Study of terminal patients underscores difficulties
Study of terminal patients underscores difficulties
A newly published analysis of data from SUPPORT (Study to Understand Programs and Preferences for Outcomes and Risks of Treatment) and another large-scale prognosis study document the difficulties faced by health professionals in trying to accurately predict seriously ill patients’ likelihood for survival. Neither attending physicians’ knowledge nor computerized statistical models were able to accurately predict a seriously ill patient’s likelihood of surviving the next two months, even for patients who died within a week. These results were published in a special ethics issue of New Horizons, a journal of the Society of Critical Care Medicine.

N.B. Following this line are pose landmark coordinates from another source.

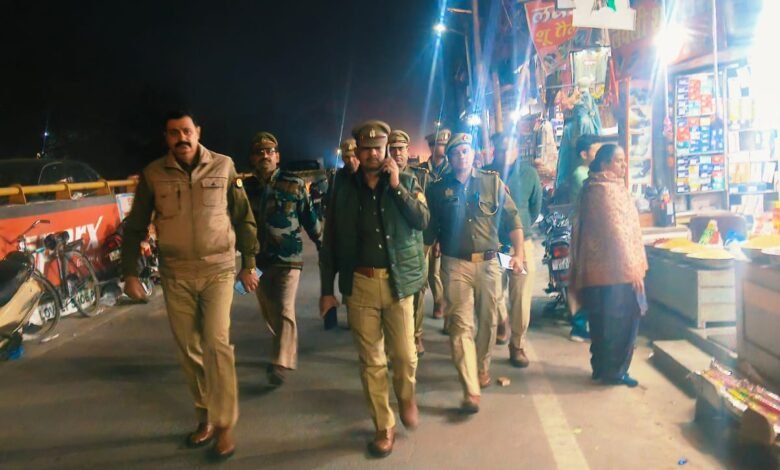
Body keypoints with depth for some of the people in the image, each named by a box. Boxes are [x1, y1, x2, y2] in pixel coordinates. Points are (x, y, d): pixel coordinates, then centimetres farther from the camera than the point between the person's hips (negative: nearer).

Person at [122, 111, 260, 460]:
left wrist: (248, 264, 4)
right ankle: (205, 417, 27)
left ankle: (224, 425, 2)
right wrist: (130, 273, 3)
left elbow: (243, 218, 3)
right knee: (189, 349, 9)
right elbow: (135, 227, 6)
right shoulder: (153, 174, -1)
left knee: (216, 343, -11)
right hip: (175, 275, 2)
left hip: (218, 271, -2)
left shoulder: (223, 166, -3)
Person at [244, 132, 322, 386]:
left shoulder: (294, 184, -5)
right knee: (270, 314, 14)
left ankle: (280, 365, -12)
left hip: (288, 258, -4)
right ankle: (287, 353, 34)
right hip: (258, 260, 4)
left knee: (285, 311, -15)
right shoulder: (246, 187, 4)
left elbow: (310, 219, 0)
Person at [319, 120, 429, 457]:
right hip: (359, 284, 1)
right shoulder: (343, 186, 3)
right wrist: (327, 288, 4)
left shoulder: (407, 182, 3)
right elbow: (330, 240, 5)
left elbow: (422, 221, -11)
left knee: (405, 354, 6)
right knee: (371, 361, 7)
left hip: (397, 282, 0)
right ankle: (384, 427, 23)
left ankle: (406, 398, 38)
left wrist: (396, 186, -16)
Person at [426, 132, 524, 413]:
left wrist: (518, 254, -1)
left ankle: (482, 367, 38)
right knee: (460, 326, -6)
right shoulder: (438, 189, 5)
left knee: (488, 320, 13)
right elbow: (429, 231, 7)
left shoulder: (493, 183, 5)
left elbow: (513, 221, 6)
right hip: (455, 265, -1)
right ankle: (471, 390, -3)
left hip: (488, 262, 1)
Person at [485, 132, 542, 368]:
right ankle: (501, 325, 43)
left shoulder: (529, 173, -2)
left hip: (521, 243, 0)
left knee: (521, 298, -1)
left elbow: (535, 206, 10)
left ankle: (517, 345, 13)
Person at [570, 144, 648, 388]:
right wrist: (632, 269, -19)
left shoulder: (607, 187, 17)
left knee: (603, 321, 15)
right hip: (616, 269, -10)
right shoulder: (606, 189, -16)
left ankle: (602, 367, 24)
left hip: (601, 268, 10)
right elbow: (616, 232, -21)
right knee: (621, 321, -1)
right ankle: (613, 371, 8)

"The fact that deaths were not nearly as predictable as most would think should radically change our comfortable assumptions that we know who is terminally ill, and that we could provide different care or advise them with high confidence," explains Joanne Lynn, MD, the study’s lead author, co-principal investigator of SUPPORT and director of the Center to Improve Care of the Dying at George Washington University in Washington, DC.
"Most Americans indeed most physicians think that doctors can tell who is dying, at least in their last weeks," Lynn observes. "We used the very best of current prognostication methods, and yet it was far from clear when these gravely ill patients’ deaths were near. Most had odds of survival that supported hopefulness, and perhaps continued treatment, right up to the end." Even a week before their deaths, over half of the patients who died in SUPPORT would have been expected to survive two months.
These findings should add fuel to two burning controversies now facing hospices the audits of long-stay hospice patients by the federal Office of Inspector General (OIG) and plummeting lengths of stay for hospice patients. (See Hospice Management Advisor, March 1997, pp. 25-28.) Because of what her research has shown about prognosticating for terminally ill patients, the OIG audits are likely to curtail the availability of hospice care, particularly for patients with diseases other than cancer, Lynn says. "That can’t be what Congress intended."
Any criteria for defining the terminally ill for purposes of eligibility for health benefits or for assisted suicide, she concludes, will be "unavoidably arbitrary." (See related story, p. 42.)